Required tasks:
1. Decide whether each statement below agrees with the passage about grieving Carly. Answer yes or no for each, and quote the words of the passage that decide it.
(a) The writer last held Carly in their arms 15 months ago.
(b) The writer expects the grieving to end within the coming year.
(c) The writer says they are talking about suicide.
2. In the passage about grieving Carly, what did Carly yell as she ran through the house to greet Paul after work?
──────── Extract ────────
It is coming straight at us, just as every single 23rd of each month does. We dread the date. Hate knowing that 15months is closing in on us. 15months since I last held Carly in my arms. 15months since I've soaked in her scent. 15 months since I've heard her sweet little voice and her infectious chuckle. 15months since I've kissed her teeny tiny little nose at night, while she would lay sleeping between Paul and I. 15months since she greeted her "Paul" by running through the house yelling, "PAUL, PAUL!" and jumping into his awaiting, open arms each night after work.
As far as grieving our loss. Yes, we are still grieving our baby girl. We're still at that point; a point where I'm sure we will remain for many, many years to come - if not forever. Some days, I m fairly certain that we will not survive this. Sometimes, I hope to not survive this. Now, by no means am I talking about suicide. But being truthful, there are times that I could care less if I were here on this earth any longer....or not. Then I snap back into the here and now..and know that I long for Carly and always will, but I have a family who would be suffering two losses. And that's not okay with me.
──────── Raw data ────────
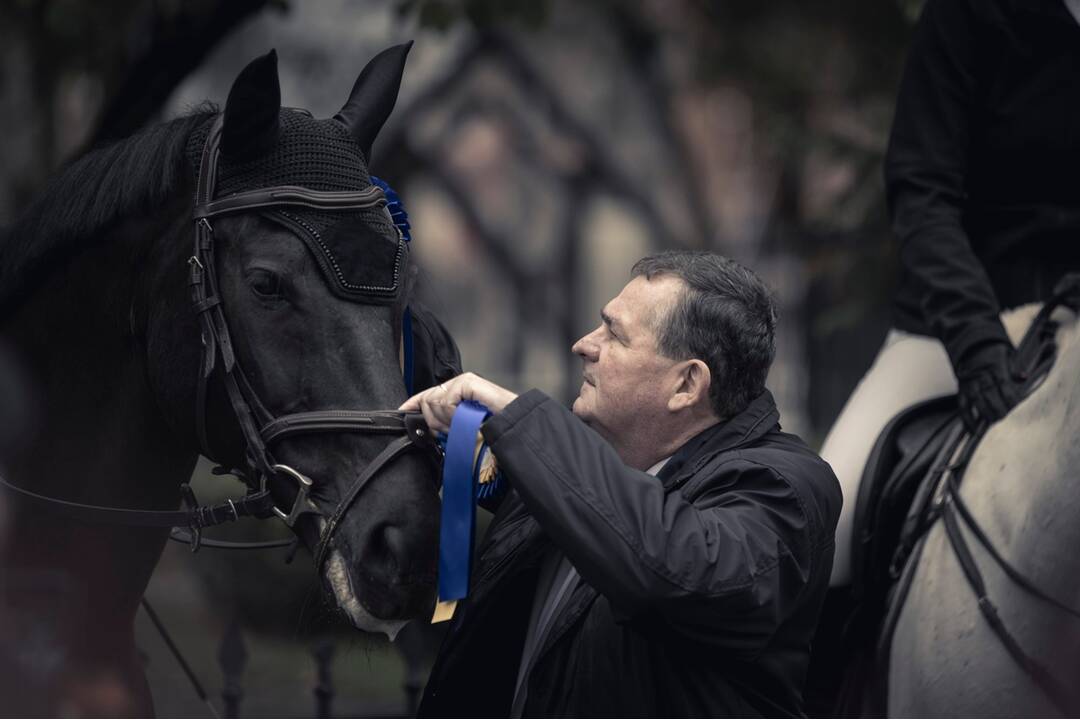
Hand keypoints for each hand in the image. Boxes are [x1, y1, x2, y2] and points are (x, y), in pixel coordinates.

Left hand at [399, 372, 517, 433]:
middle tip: (450, 430)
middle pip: (426, 401)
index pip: (427, 394)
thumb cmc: (492, 426)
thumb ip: (447, 423)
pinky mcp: (468, 382)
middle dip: (434, 421)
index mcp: (456, 392)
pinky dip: (453, 414)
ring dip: (445, 420)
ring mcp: (463, 381)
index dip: (413, 403)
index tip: (402, 411)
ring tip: (462, 425)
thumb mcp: (463, 426)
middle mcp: (458, 384)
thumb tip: (428, 427)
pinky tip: (466, 417)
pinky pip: (446, 402)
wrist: (512, 424)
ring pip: (434, 403)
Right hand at [955, 341, 1023, 431]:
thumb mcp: (1008, 354)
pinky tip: (973, 428)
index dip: (1010, 396)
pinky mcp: (961, 388)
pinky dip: (966, 418)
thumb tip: (1023, 378)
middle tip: (1005, 416)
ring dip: (984, 412)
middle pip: (989, 392)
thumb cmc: (994, 352)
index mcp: (994, 363)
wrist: (971, 343)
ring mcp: (968, 381)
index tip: (1016, 405)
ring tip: (993, 420)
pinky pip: (962, 405)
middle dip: (998, 407)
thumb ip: (1015, 368)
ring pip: (975, 399)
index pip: (1003, 383)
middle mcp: (979, 372)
────────
Answers for this exercise:
1.
(a) Yes: "15months since I last held Carly in my arms."
(b) No: "a point where I'm sure we will remain for many, many years to come - if not forever."
(c) No: "Now, by no means am I talking about suicide."

2. "PAUL, PAUL!"